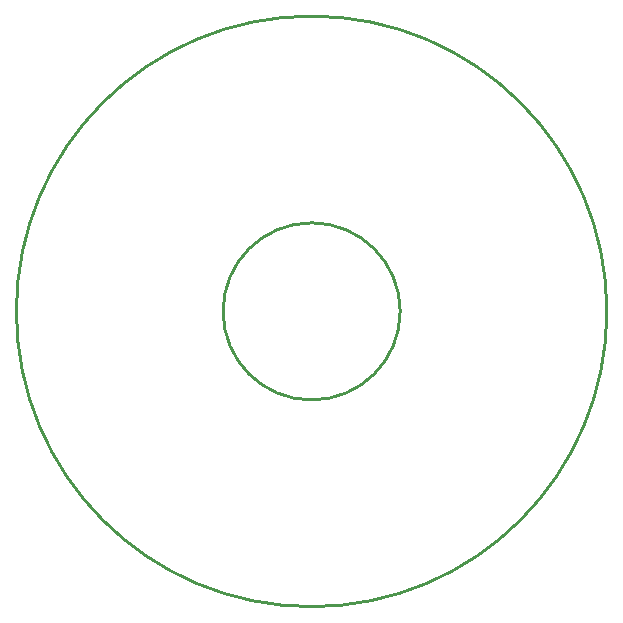
<source format=gko>
G04*
G04 #@! TF.GenerationSoftware,Altium Limited,CircuitStudio,1.5.2 (30)*
G04*
G04 Layer_Color=16720538*
%FSLAX25Y25*%
%MOIN*%
G70*
G01*
G75*
%ADD19C,0.01000*%
D19*
X732028Y713500D02*
G03*
X732028Y713500I-29528J0D01*
G01*
X800925D02*
G03*
X800925Y713500I-98425J0D01*
G01*
M02*

</source>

== Your goal ==
Copy from the line with "X732028Y713500D02*" to the final line of the records, inclusive, and add nothing else.

== Written solution ==
X732028Y713500D02*
G03*
X732028Y713500I-29528J0D01*
G01*
X800925D02*
G03*
X800925Y713500I-98425J0D01*
G01*
M02*

</source>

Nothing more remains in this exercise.